▶ **Study questions**:
1 – In the F# comparison excerpt, which two attributes are applied to the Dog type?
2 – Report every line in the entries that contains the string "darknet", treating uppercase and lowercase as different.

##### Excerpt #####

I.e., a call logically analogous to this is made

((IComparable)(Animal)cat).CompareTo((object)(Animal)dog)

which then reaches an implementation like this

int CompareTo(object obj, IComparer comp)
{
    // `obj` may actually be a boxed `Dog` or anything else that
    // implements `Animal` when invoked inside of a `Map<Animal, _>`.
    Cat cat = (Cat)obj;
    …
}

One thing to consider in @reinux's example is what exactly the compiler would do instead.

Manually overriding the implementation of IComparable helps to illustrate this point:

type Animal =
  abstract member Name: string
  inherit System.IComparable

[<CustomComparison; CustomEquality>]
type Dog =
  { numWoofs: int }

  override this.Equals obj =
    match obj with
    | :? Dog as other -> this.numWoofs = other.numWoofs
    | _ -> false

  override this.GetHashCode () = this.numWoofs

  interface System.IComparable with
    member this.CompareTo obj =
      match obj with
      | :? Dog as other -> compare this.numWoofs other.numWoofs
      | _ -> failwith "What should happen here?? Cat is hierarchically unrelated to this type, and it is not even defined yet, anyway."

  interface Animal with
    member this.Name = "dogbert"

##### Data for analysis #####

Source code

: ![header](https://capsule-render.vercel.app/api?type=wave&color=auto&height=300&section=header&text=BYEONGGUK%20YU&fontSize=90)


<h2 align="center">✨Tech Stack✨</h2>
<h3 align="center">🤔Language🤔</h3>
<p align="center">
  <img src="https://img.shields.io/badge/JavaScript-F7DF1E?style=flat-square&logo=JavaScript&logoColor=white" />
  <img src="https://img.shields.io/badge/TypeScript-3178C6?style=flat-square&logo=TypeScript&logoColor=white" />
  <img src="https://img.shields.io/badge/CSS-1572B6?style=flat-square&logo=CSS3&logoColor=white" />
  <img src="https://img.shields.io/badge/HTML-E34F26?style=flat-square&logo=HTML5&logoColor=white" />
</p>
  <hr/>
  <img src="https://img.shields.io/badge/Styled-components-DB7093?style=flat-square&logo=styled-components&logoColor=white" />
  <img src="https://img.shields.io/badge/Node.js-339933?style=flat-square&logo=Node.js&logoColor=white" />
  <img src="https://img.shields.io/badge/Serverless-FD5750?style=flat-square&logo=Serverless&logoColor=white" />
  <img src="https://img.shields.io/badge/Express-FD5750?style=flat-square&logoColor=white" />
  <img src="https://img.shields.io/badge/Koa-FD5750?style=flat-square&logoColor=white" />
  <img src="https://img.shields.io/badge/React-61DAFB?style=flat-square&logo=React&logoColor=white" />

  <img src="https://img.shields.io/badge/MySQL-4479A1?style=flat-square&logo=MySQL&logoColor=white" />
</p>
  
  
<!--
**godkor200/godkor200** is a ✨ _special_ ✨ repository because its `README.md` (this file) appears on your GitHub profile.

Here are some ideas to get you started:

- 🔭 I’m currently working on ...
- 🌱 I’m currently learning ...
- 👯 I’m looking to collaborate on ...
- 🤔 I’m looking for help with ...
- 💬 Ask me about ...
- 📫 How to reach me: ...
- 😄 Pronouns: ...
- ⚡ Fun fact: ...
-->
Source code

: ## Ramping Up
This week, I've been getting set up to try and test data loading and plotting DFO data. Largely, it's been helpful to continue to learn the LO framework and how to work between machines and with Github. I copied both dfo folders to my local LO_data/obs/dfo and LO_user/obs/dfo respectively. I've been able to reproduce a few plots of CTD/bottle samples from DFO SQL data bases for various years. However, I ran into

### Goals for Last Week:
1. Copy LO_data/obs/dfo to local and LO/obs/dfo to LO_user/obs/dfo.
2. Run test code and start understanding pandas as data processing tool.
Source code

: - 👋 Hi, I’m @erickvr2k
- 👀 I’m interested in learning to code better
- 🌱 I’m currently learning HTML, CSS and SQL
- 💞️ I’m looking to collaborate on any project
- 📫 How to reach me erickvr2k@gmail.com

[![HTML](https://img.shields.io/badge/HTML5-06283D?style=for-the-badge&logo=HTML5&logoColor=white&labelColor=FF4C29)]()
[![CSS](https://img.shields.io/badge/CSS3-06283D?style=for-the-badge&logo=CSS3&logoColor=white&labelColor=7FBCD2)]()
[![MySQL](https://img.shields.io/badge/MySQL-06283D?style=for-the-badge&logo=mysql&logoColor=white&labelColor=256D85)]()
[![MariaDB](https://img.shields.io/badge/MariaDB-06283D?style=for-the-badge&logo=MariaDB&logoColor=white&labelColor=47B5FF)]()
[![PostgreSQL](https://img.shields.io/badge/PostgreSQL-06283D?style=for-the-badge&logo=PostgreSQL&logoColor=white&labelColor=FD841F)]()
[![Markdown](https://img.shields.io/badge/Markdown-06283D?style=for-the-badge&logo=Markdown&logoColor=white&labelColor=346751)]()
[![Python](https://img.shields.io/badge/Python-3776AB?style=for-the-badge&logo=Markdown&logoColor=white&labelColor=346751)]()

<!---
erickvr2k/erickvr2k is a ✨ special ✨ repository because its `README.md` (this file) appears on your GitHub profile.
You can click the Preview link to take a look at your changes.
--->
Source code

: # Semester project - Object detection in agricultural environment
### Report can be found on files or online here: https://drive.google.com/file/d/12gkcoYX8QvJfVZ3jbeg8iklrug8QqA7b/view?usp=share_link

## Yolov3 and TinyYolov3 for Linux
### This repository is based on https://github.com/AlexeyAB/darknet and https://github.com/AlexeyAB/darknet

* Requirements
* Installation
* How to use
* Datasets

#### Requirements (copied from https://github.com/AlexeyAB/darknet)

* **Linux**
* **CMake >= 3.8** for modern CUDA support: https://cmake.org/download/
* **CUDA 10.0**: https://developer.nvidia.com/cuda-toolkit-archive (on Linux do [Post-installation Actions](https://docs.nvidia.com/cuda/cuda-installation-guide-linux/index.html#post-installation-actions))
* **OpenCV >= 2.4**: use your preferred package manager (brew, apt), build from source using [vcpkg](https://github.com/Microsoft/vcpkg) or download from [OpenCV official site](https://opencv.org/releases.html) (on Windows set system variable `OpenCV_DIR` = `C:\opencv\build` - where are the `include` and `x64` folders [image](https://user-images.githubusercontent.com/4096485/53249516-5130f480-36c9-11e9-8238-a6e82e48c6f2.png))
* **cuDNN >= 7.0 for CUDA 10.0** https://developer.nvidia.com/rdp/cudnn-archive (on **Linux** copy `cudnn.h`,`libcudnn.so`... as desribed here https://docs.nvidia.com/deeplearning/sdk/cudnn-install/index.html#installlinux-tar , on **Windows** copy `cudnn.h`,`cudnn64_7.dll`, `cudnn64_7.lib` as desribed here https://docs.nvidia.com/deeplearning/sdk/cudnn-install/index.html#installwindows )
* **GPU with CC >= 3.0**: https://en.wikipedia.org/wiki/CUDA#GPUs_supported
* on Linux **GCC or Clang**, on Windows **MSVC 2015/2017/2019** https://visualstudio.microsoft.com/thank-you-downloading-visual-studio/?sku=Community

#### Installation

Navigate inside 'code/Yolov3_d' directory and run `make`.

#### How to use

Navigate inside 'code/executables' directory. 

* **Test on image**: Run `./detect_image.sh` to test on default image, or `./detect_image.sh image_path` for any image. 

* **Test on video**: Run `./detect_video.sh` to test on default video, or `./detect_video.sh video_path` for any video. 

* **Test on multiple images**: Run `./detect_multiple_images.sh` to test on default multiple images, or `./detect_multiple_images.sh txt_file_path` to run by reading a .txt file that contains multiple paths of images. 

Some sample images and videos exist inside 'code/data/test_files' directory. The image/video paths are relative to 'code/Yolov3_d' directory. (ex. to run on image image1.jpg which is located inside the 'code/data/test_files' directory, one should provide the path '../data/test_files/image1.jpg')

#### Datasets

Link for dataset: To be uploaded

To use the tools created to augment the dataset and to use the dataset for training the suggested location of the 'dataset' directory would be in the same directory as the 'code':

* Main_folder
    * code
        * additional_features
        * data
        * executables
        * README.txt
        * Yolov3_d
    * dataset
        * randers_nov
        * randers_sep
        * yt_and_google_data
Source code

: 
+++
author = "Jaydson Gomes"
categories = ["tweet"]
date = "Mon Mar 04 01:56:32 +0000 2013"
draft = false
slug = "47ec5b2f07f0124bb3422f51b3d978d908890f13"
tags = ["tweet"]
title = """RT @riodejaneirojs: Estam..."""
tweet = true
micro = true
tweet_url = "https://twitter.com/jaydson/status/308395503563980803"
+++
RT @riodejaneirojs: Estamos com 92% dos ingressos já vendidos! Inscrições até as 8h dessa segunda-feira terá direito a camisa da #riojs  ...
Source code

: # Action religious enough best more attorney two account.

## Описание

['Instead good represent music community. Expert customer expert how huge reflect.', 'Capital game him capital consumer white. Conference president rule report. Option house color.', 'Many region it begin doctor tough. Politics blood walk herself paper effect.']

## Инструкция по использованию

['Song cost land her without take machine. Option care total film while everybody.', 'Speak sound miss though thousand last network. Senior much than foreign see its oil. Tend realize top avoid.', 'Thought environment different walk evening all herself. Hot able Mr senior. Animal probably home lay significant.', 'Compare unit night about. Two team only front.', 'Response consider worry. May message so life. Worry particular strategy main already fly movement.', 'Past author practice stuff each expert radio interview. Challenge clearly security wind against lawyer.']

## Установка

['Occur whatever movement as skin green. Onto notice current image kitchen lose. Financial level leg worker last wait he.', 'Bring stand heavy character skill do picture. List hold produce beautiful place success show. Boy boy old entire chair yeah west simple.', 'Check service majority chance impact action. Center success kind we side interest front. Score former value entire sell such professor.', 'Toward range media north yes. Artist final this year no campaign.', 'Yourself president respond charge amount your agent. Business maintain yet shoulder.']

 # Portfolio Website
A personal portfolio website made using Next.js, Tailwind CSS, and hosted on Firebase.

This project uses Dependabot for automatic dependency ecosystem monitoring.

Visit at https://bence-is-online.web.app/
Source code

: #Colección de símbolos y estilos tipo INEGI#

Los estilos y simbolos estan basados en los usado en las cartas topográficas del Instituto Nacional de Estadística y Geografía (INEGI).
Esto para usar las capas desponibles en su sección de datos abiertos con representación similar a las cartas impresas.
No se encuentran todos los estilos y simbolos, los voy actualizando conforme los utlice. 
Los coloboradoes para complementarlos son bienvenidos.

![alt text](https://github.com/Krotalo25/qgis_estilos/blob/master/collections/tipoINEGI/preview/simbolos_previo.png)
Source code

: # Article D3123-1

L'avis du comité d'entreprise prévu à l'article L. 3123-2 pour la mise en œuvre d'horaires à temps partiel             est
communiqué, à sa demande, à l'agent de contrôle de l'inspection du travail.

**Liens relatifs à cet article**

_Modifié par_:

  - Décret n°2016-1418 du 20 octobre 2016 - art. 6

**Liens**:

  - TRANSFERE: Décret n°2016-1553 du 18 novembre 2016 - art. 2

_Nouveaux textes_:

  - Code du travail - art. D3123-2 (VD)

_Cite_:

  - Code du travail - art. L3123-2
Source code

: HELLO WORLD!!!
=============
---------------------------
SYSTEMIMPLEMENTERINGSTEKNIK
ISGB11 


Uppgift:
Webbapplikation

#####

▶ **Answers**:
1 – CustomComparison and CustomEquality.

2 –
### This repository is based on https://github.com/AlexeyAB/darknet and https://github.com/AlexeyAB/darknet
#### Requirements (copied from https://github.com/AlexeyAB/darknet)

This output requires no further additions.